Parecía como si sólo ampliáramos la perturbación. Pero Ted y el resto del personal técnico habían calculado el equilibrio energético de la joven tormenta. Sabían lo que se hacían. Eso no me impidió morderme, pensativamente el labio inferior.
Tuli se encontraba en un bombardero de la Fuerza Aérea, formando parte de dos escuadrillas de aviones que volaban a altitudes preestablecidas. Desde casi el nivel del mar hasta quince mil metros rugían penetrando en la columna central de aire cálido en formación precisa y comenzaban a dejar caer toneladas de nitrógeno líquido en medio del creciente y ascendente aire tropical.
El aspecto fue espectacular. Las pantallas de televisión a lo largo de todo el gran mapa mostraban lo que velan los aviones: nubes tremendas de espuma blanca quedando detrás de cada avión mientras el líquido congelador helaba el vapor de agua en la columna cálida. Parecía como si algún viento cósmico de pronto hubiese dejado caer su aliento frígido por todo el aire. El nitrógeno se evaporaba con rapidez, absorbiendo grandes cantidades de calor.
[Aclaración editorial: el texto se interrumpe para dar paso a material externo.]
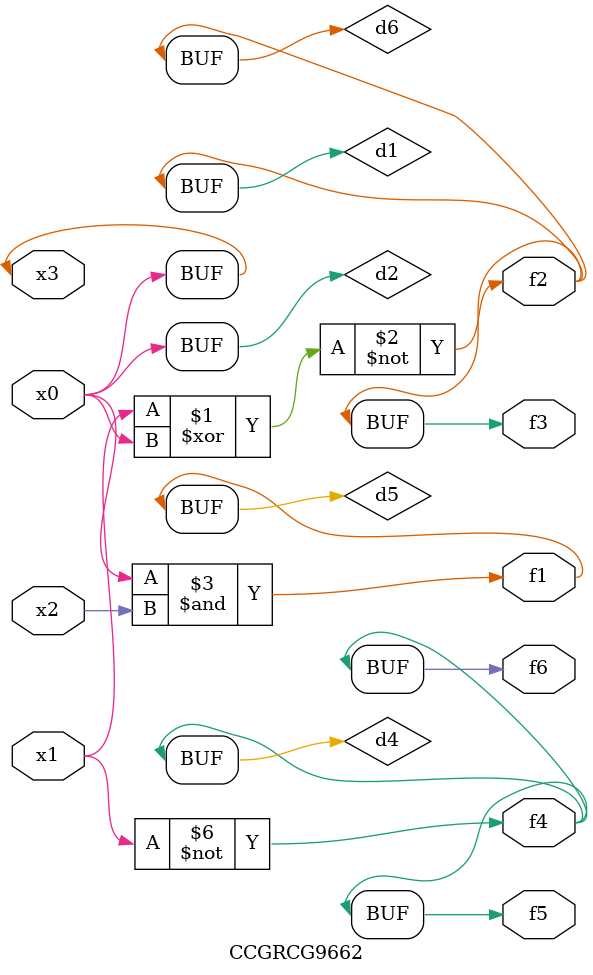
<source format=v>
module CCGRCG9662(
	input x0, x1, x2, x3,
	output f1, f2, f3, f4, f5, f6
);

	wire d1, d2, d3, d4, d5, d6;

	xnor (d1, x1, x3);
	buf (d2, x0, x3);
	nand (d3, x0, x2);
	not (d4, x1);
	nand (d5, d3);
	or (d6, d1);
	assign f1 = d5;
	assign f2 = d6;
	assign f3 = d6;
	assign f4 = d4;
	assign f5 = d4;
	assign f6 = d4;
endmodule

</source>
La mayor parte del vapor congelado simplemente volvió a evaporarse, aunque los puntos de radar mostraban que tenía lugar cierta condensación y lluvia actuales.
Me dirigí hasta el escritorio de Ted para comprobar los resultados del núcleo congelante.
— Parecen buenos — decía por teléfono.
El teletipo contiguo a su escritorio tomó vida. Empezó a imprimir un informe de los aviones de observación que seguían a los bombarderos.
Ted se acercó y miró los números.
— Se rompió el núcleo. Ahora, si no se reconforma podemos borrar del mapa la perturbación Número Uno. Cayó la tarde antes de poder estar seguros. La fuente de energía de la perturbación, las diferentes temperaturas de las masas de aire que contenía, les había sido arrebatada La pantalla mostraba una larga zona de isobaras concéntricas e irregulares, como un ojo de buey retorcido, con una "B" toscamente trazada señalando el centro de la zona de bajas presiones, precisamente al norte de Jamaica. Las cifras de la pantalla mostraban una presión central de 991 milibares, de ningún modo próxima a la del huracán típico. Las velocidades del viento habían alcanzado los cincuenta y dos nudos y ahora disminuían. Kingston y Guantánamo informaban lluvia entre moderada y fuerte, pero en Santo Domingo, a casi mil kilómetros en dirección oeste, el cielo estaba despejado ya.